What you should do
Please copy the lines of every entry below word for word, keeping them in the same order.

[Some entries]
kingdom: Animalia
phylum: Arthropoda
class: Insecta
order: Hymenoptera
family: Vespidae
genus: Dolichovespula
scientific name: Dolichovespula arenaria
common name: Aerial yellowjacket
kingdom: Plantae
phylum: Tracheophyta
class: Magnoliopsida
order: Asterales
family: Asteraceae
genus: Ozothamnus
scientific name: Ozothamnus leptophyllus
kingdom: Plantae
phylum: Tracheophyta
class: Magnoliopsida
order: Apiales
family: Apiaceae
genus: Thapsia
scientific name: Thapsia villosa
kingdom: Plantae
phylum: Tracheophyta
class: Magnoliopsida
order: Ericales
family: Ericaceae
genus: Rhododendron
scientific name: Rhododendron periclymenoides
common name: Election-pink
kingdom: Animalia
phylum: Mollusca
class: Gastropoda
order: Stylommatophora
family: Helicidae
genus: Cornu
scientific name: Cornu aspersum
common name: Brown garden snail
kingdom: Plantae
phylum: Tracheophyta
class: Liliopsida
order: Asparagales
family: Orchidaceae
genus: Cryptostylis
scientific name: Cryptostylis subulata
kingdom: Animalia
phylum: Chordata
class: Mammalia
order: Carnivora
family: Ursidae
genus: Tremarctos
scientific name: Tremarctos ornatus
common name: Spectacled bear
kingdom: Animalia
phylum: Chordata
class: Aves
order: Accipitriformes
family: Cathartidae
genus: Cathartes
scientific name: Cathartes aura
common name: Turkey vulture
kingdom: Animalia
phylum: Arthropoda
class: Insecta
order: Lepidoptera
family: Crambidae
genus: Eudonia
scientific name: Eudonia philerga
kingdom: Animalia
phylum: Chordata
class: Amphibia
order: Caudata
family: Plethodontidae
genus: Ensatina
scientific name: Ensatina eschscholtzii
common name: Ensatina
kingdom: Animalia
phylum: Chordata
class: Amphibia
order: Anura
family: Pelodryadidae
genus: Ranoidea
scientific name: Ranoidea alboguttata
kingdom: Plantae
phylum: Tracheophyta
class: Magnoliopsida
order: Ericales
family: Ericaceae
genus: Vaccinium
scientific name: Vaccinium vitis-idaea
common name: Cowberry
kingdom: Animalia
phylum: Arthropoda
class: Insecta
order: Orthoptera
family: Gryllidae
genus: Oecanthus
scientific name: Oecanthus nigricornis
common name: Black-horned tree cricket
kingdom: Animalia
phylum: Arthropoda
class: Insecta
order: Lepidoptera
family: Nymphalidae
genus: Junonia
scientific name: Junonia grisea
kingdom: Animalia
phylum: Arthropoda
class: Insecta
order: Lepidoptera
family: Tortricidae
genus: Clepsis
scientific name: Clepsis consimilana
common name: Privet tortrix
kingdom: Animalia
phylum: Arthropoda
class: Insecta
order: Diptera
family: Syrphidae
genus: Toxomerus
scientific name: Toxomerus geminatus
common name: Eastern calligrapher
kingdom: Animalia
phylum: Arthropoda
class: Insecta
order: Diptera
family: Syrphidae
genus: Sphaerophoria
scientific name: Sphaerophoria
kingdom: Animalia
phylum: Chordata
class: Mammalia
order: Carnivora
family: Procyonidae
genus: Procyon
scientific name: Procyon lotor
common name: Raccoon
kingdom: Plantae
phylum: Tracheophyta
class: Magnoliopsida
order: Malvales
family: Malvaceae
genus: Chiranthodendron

Finished exercise
kingdom: Animalia
phylum: Arthropoda
class: Insecta
order: Hymenoptera
family: Vespidae
genus: Dolichovespula
scientific name: Dolichovespula arenaria
common name: Aerial yellowjacket
kingdom: Plantae
phylum: Tracheophyta
class: Magnoliopsida
order: Asterales
family: Asteraceae
genus: Ozothamnus
scientific name: Ozothamnus leptophyllus
kingdom: Plantae
phylum: Tracheophyta
class: Magnoliopsida
order: Apiales
family: Apiaceae
genus: Thapsia
scientific name: Thapsia villosa
kingdom: Plantae
phylum: Tracheophyta
class: Magnoliopsida
order: Ericales
family: Ericaceae
genus: Rhododendron
scientific name: Rhododendron periclymenoides
common name: Election-pink
kingdom: Animalia
phylum: Mollusca
class: Gastropoda
order: Stylommatophora
family: Helicidae
genus: Cornu
scientific name: Cornu aspersum
common name: Brown garden snail
kingdom: Plantae
phylum: Tracheophyta
class: Liliopsida
order: Asparagales
family: Orchidaceae
genus: Cryptostylis
scientific name: Cryptostylis subulata
kingdom: Animalia
phylum: Chordata
class: Mammalia
order: Carnivora
family: Ursidae
genus: Tremarctos
scientific name: Tremarctos ornatus
common name: Spectacled bear
kingdom: Animalia
phylum: Chordata
class: Aves
order: Accipitriformes
family: Cathartidae
genus: Cathartes
scientific name: Cathartes aura
common name: Turkey vulture
kingdom: Animalia
phylum: Arthropoda
class: Insecta
order: Lepidoptera
family: Crambidae
genus: Eudonia
scientific name: Eudonia philerga
kingdom: Animalia
phylum: Chordata
class: Amphibia
order: Caudata
family: Plethodontidae
genus: Ensatina
scientific name: Ensatina eschscholtzii
common name: Ensatina
kingdom: Animalia
phylum: Chordata
class: Amphibia
order: Anura
family: Pelodryadidae
genus: Ranoidea
scientific name: Ranoidea alboguttata
kingdom: Plantae
phylum: Tracheophyta
class: Magnoliopsida
order: Ericales
family: Ericaceae
genus: Vaccinium
scientific name: Vaccinium vitis-idaea
common name: Cowberry
kingdom: Animalia
phylum: Arthropoda
class: Insecta
order: Orthoptera
family: Gryllidae
genus: Oecanthus
scientific name: Oecanthus nigricornis
common name: Black-horned tree cricket
kingdom: Animalia
phylum: Arthropoda
class: Insecta
order: Lepidoptera
family: Nymphalidae
genus: Junonia
scientific name: Junonia grisea
kingdom: Animalia
phylum: Arthropoda
class: Insecta
order: Lepidoptera
family: Tortricidae
genus: Clepsis
scientific name: Clepsis consimilana
common name: Privet tortrix
kingdom: Animalia
phylum: Arthropoda
class: Insecta
order: Diptera
family: Syrphidae
genus: Toxomerus
scientific name: Toxomerus geminatus
common name: Eastern calligrapher
kingdom: Animalia
phylum: Arthropoda
class: Insecta
order: Diptera
family: Syrphidae
genus: Sphaerophoria
scientific name: Sphaerophoria
kingdom: Animalia
phylum: Chordata
class: Mammalia
order: Carnivora
family: Procyonidae
genus: Procyon
scientific name: Procyon lotor
common name: Raccoon
kingdom: Plantae
phylum: Tracheophyta
class: Magnoliopsida
order: Malvales
family: Malvaceae
genus: Chiranthodendron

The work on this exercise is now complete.